SRA inhibits the K63-linked ubiquitination of TBK1.
Ubiquitination is a necessary posttranslational modification for regulating TBK1 activity and consequently the innate antiviral immune response. To investigate whether SRA is involved in TBK1 ubiquitination, we transfected Flag-TBK1 into HEK293T cells with or without the V5-SRA plasmid. The coimmunoprecipitation experiment showed that SRA overexpression markedly decreased TBK1 ubiquitination in HEK293T cells (Fig. 6A). Notably, SRA reduced K63-linked but not K48- or K33-linked ubiquitination of TBK1, indicating that SRA inhibits K63-linked ubiquitination of TBK1 (Fig. 6B). Next, we measured TBK1 K63 ubiquitination in WT and SRA−/− macrophages after VSV (Fig. 6C) or HSV-1 (Fig. 6D) infection. We observed an enhanced K63-linked TBK1 ubiquitination in SRA−/− macrophages compared with WT macrophages.
FIG 6.
SRA inhibits the K63-linked ubiquitination of TBK1. HEK293T cells were transfected with expression plasmids of HA-Ub, Flag-TBK1, or V5-SRA for 48 h. (A) The ubiquitination of TBK1 was determined by immunoprecipitation. (B) The ubiquitination of TBK1 was determined by immunoprecipitation, followed by the cells transfected with Flag-TBK1 and V5-SRA combined with HA-ubiquitin-K48, HA-ubiquitin-K63, or HA-ubiquitin-K33 plasmids for 48 h. (C, D) The K63 ubiquitination of TBK1 in BMDMs infected with VSV (C) or HSV-1 (D) was determined by immunoprecipitation. (E) The ubiquitination of TBK1 in HEK293T cells cotransfected with expression plasmids of Flag-TBK1-WT or Flag-TBK1-K30R or Flag-TBK1-K401R or Flag-TBK1-K30R/401R along with V5-SRA and/or HA-ubiquitin-K63 plasmids. Data are representative of three independent experiments with similar results.

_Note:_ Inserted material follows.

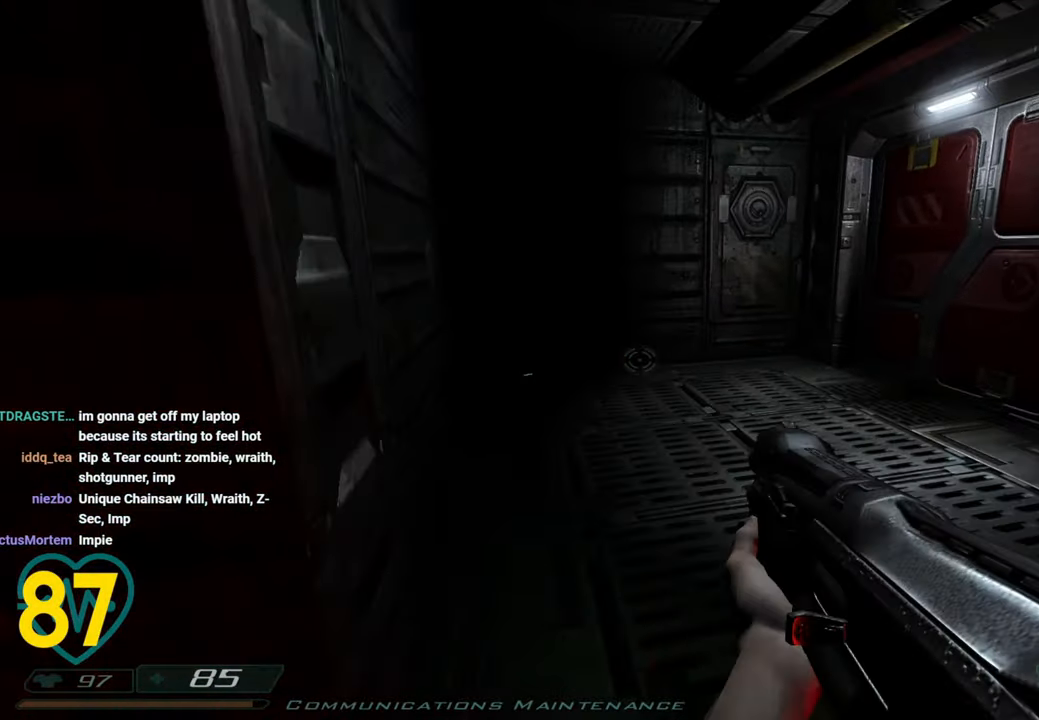
{"keys": ["a", "shift", "w"], "mouse": [], "mouse_move": "right", "events": [[100, "d", "up"], [433, "a", "down"]]}
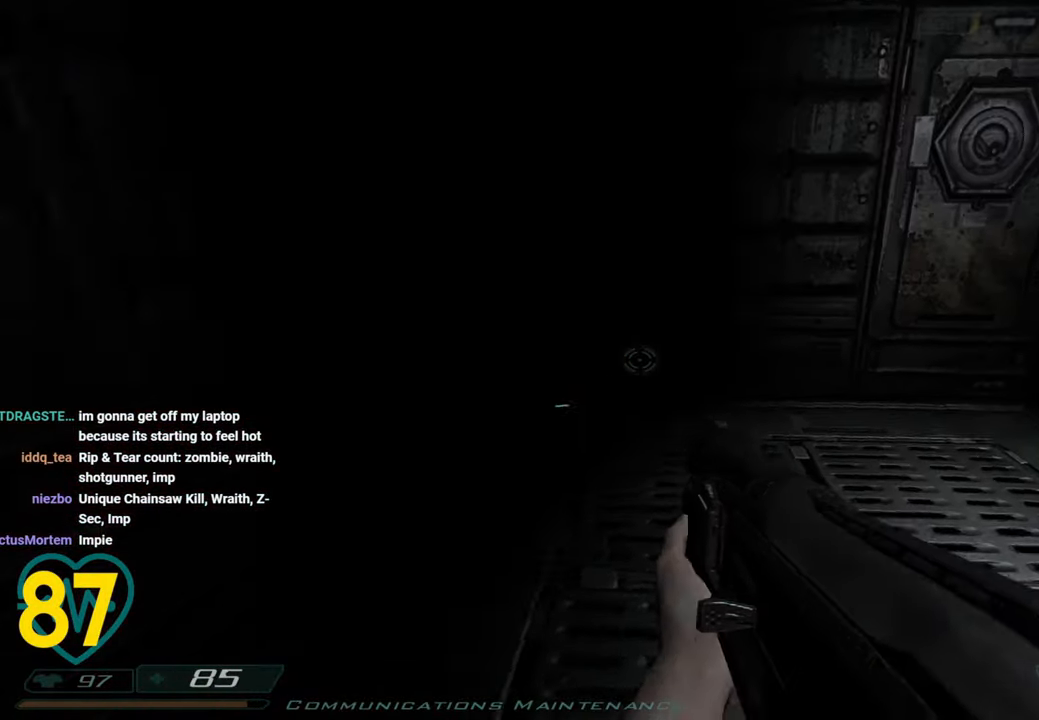
{"keys": ["a", "shift", "w"], "mouse": [], "mouse_move": "right", "events": []}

Structural analysis has shown that K63-linked polyubiquitination of TBK1 at K30 and K401 is required for its catalytic activation (19, 22). Therefore, Flag-TBK1 variants with the point mutations K30R, K401R, or K30R/401R (i.e., Flag-TBK1-K30R, Flag-TBK1-K401R, and Flag-TBK1-K30R/401R) were constructed and transfected into HEK293T cells in the presence or absence of V5-SRA plasmid in HEK293T cells. Both Flag-TBK1-K30R and Flag-TBK1-K401R showed low K63-linked ubiquitination of TBK1 in the presence of V5-SRA. Flag-TBK1-K30R/401R with double mutations eliminated the differences of SRA in the K63-linked ubiquitination of TBK1. (Fig. 6E). These results indicated that SRA might affect the K63-linked ubiquitination of TBK1 at both K30 and K401 residues.
SRA recruits USP15 to trigger K63-linked deubiquitination of TBK1.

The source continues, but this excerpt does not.